Pedro entrecerró los ojos y admiró a la preciosidad morena de ropa negra y pelo revuelto, encantado de encontrar a alguien que lo sacara de sus sombríos pensamientos. Tenía la clase de curvas que habrían llamado la atención de cualquiera, y unos labios de aspecto sencillamente delicioso. Pero ¿Qué estaba haciendo allí? ¿Lo habría seguido? No le habría extrañado, porque le pasaba con cierta frecuencia. De hecho, le pasaba mucho. Las mujeres lo seguían de forma descarada y sin timidez alguna, algo que no le terminaba de gustar. Puestos a elegir, prefería ser él quien diera el primer paso. Además, tampoco se podía decir que fuera del tipo de mujer con el que estaba acostumbrado a relacionarse. De hecho, ni su indumentaria ni el polvoriento casco de moto que llevaba en la mano encajaban con el ambiente del local, bastante chic. Pero los grandes rizos de su lustroso y brillante pelo, el exquisito aspecto de sus exuberantes senos y la curva de sus ondulantes caderas despertaron el interés de él. A pesar de ello, dudó un momento antes de hacerle el gesto para que se acercara. No formaba parte de su mundo. Era una siciliana normal y corriente, que no se parecía nada a las esbeltas y refinadas criaturas de su círculo de San Francisco, siempre obsesionadas con mantener un peso absurdamente bajo en su opinión. Pero había tenido la amabilidad de presentarle sus respetos durante el entierro, y estaba obligado a ser cortés.
–Signor Alfonso… –dijo ella con evidente nerviosismo, y algo ruborizada–. Espero no molestarle. Nos vimos en el entierro de su padrino.
Pedro lo recordaba perfectamente. Había tenido que inclinar la cabeza para oírla mejor, porque su voz era tan dulce y melódica y sus condolencias sonaron tan sinceras que, para su sorpresa, se emocionó. No era la primera vez que se emocionaba desde que le dieron la noticia del fallecimiento de José Cardinelli, pero se quedó perplejo de todas formas. A fin de cuentas, no era un hombre que se emocionara con facilidad. Se enorgullecía de su aplomo y su distanciamiento emocional, y no dejaba de repetirse que Pablo había salido ganando con su muerte, porque había dejado de sufrir. Sin embargo, la actitud de Pedro también tenía un fondo de desapego. Aunque estaba profundamente agradecido al difunto, cuya generosidad le había permitido dejar Sicilia y estirar sus alas, nunca lo había querido de verdad.
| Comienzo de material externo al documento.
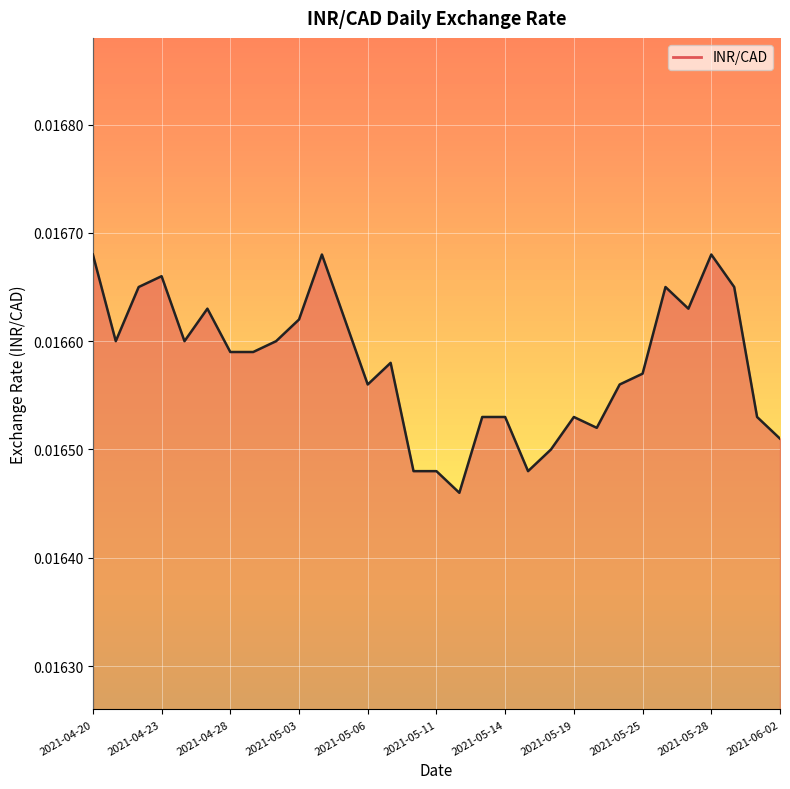

True or false: there are more than 2 points higher than both neighbors.

True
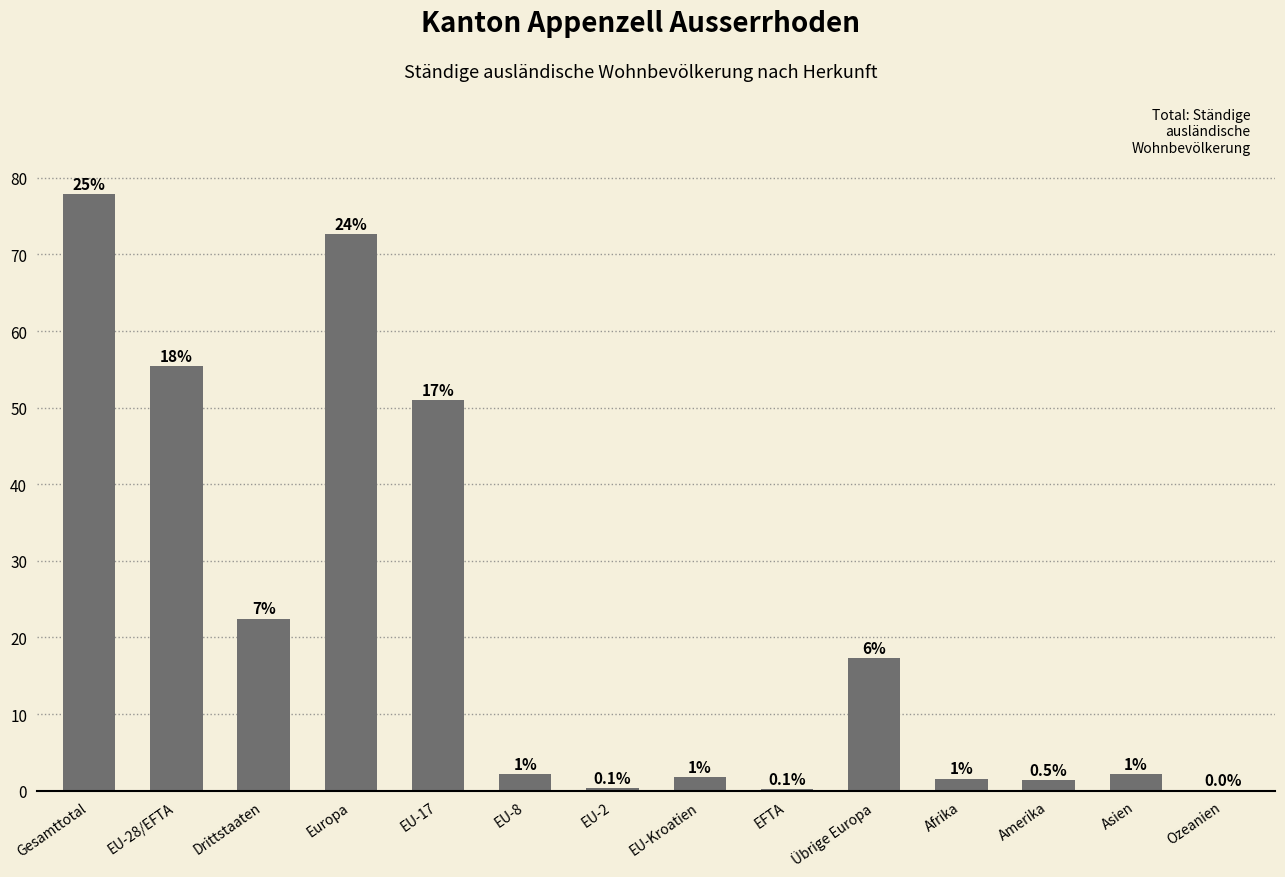

Which has a higher value, EU-2 or Gesamttotal?

Gesamttotal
No había querido a nadie desde que su madre lo había rechazado.
–Le acompaño en el sentimiento –continuó la voluptuosa morena.
–Grazie. Ahora descansa en paz, libre al fin de la larga enfermedad que padeció –replicó él, admirando sus labios–. ¿Ha venido con alguien?
Ella sacudió la cabeza.
–No, no. He venido sola, por simple capricho.
–Entonces, ¿Me permite que la invite a una copa? –preguntó Pedro, señalando el taburete vacío que estaba a su lado–. ¿O desaprueba que esté aquí, disfrutando de la vida en un chiringuito de playa, cuando solo ha pasado un día desde el entierro de mi padrino?
Ella volvió a sacudir la cabeza.
–Yo no juzgo a los demás –afirmó Paula, que se sentó en el taburete y dejó el casco en la barra–. Supongo que dice eso porque la gente estaba murmurando cuando llevaron el ataúd al cementerio, pero siempre hacen lo mismo. El mundo es así.
Pedro volvió a entrecerrar los ojos. Sus palabras estaban cargadas de sabiduría, pero le pareció bastante joven, y se preguntó cuántos años tendría porque le pareció más sensato que dedicarse a admirar sus piernas. ¿Veintiséis? ¿Veintisiete? Quizá algo más.
–En muchos sentidos, la muerte de mi padrino ha sido un alivio –le confesó él, clavando la vista en sus oscuros ojos marrones–. ¿Sabe que estuvo en coma diez años? No veía, no hablaba y seguramente no oía nada de lo que le decían.
Ella asintió.
–Sí, ya lo sé. Una de mis amigas trabajó de enfermera del señor Cardinelli… Fue una de las que usted contrató –dijo Paula–. En Caltarina le están agradecidos por no habérselo llevado a un hospital de la ciudad; sobre todo, teniendo en cuenta que usted no vive aquí. Pero todos saben que le visitaba con frecuencia, algo difícil para un hombre tan ocupado. Se nota que es una buena persona.
Pedro se puso tenso, porque no estaba acostumbrado a que lo halagaran, salvedad hecha de sus amantes. Desde luego, recibía aplausos por sus éxitos profesionales y por su labor filantrópica, pero nunca eran cumplidos de carácter personal. Eso era nuevo.